Road trips. I love them. They are one of the most gratifying things to do, whether with friends or as a lone wolf. They’re also one of things that I miss the most here in Europe. Certainly, the various highways in Europe are some of the best and you can drive 130 km/h (in the USA, you can hit at the most around 115 km/h). Road trips in Europe, however, lack the same emotion that a road trip in the US does. Let me explain.
Typically in Europe, you are forced to bring your food with you whenever you set off. In the USA, you can leave with a cooler full of beverages and a plastic bag full of snacks and when you actually need a real meal, you just have to wait until the next exit on the interstate. You don’t even need to bring the cooler or the snacks. There are gas stations and grocery stores all over and you can eat and drink to your heart’s/wallet’s contents. In Europe, you have to take whatever chances you have and proper fast food is hard to come by. There’s also simply no variety. No sub sandwiches, no burgers, no fried chicken, no pizza - none of it. Certainly you find European attempts at these great American road trip treats, but that’s all they are: attempts.
Driving through the USA also offers so many opportunities to interact with the areas you are driving through. European highways are too often set aside as if those that use them are lepers and scoundrels that must be separated from the sensible members of society that prefer to stay home or take a train. In the USA, when you’re on the highway, you fly through the cities and the towns and the countryside and even at the exits it’s not strange to find a local selling his home-grown produce. You can pull off at an exit, drive into town and see what’s going on. Simple as that.

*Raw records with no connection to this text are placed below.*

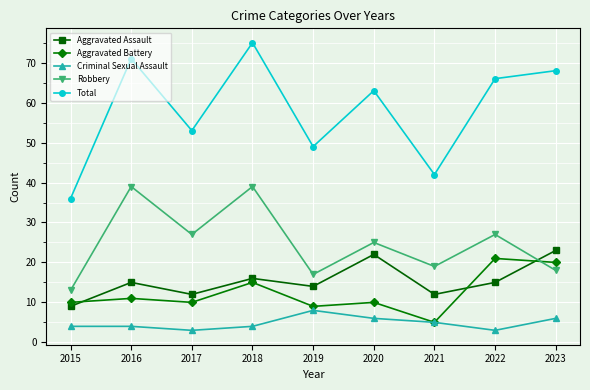

Does the chart have visible grid lines?

Yes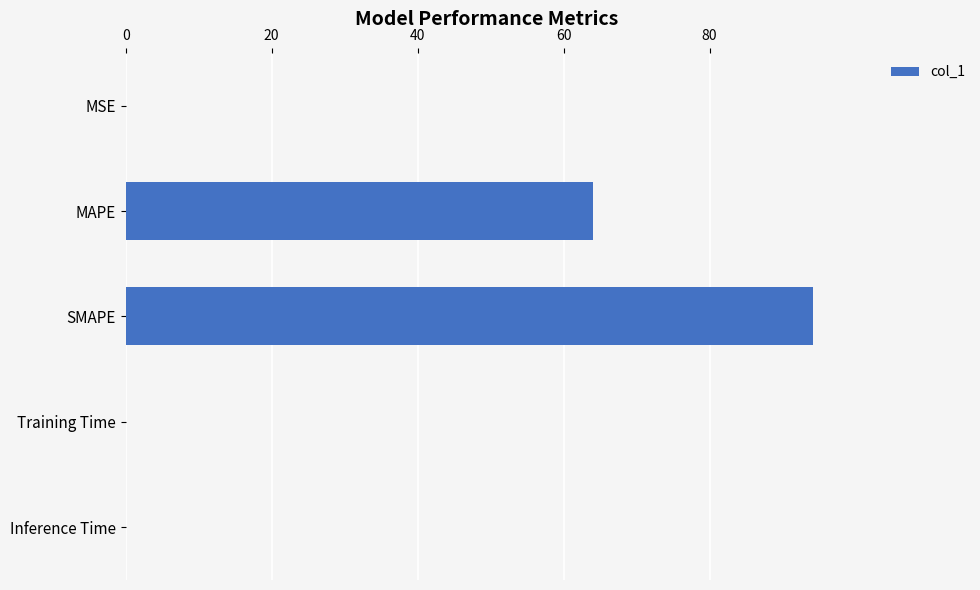

True or false: the data shows 94.2 at SMAPE.

True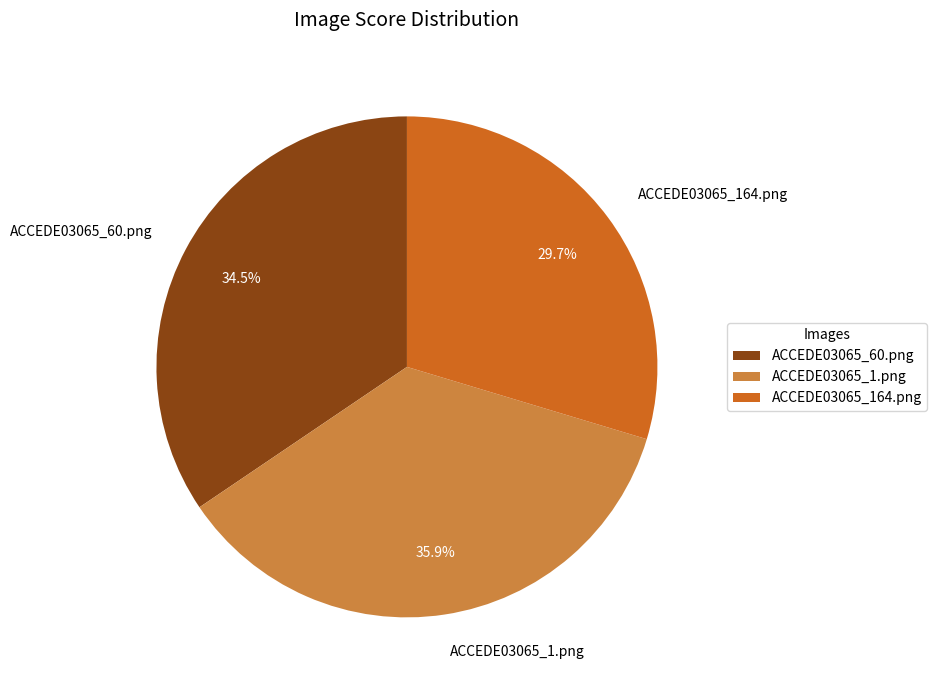

Which has a higher value, ACCEDE03065_164.png or ACCEDE03065_60.png?

ACCEDE03065_60.png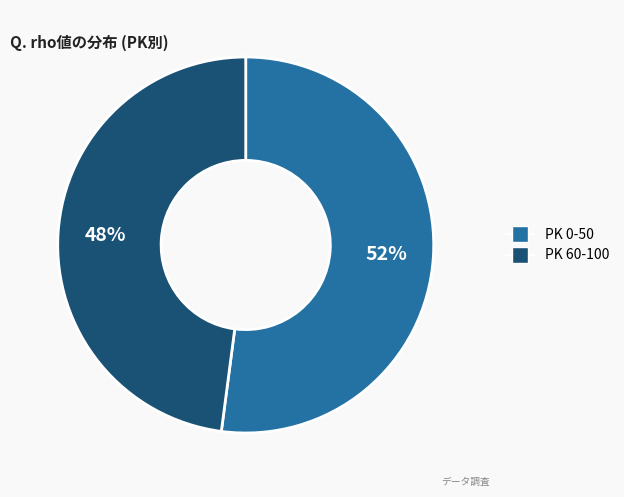

How many segments does this pie chart have?

2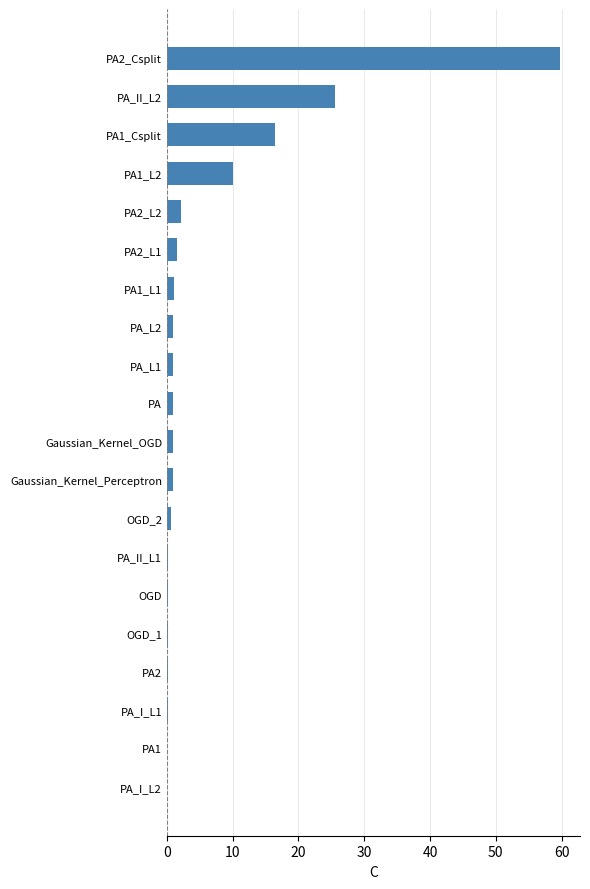

Are the bars horizontal?

Yes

Cars also mean an entirely different thing in the USA versus Europe. In the USA, the automobile is freedom. Pure, unbridled bliss. One of the first things your average American teenager does is go on a road trip with his friends. If he hasn’t been arrested for driving like an utter moron or already crashed the family car. In Europe, it’s much more different. A car is something that is needed, not wanted with the same passion in the USA. Most cars in the USA are also personalized in some way, true extensions of an individual’s own personality. In Europe, if you want to modify your car, you have to try and hide it from the police and maybe even bribe the local inspector to make sure that your car retains its authorization to be on the road.
That being all said, I can’t wait to do a proper trans-European road trip, to cross as many countries as possible before reaching my destination. Just remember this to make any road trip the best possible road trip: it’s not the destination that is important, but the journey in getting there.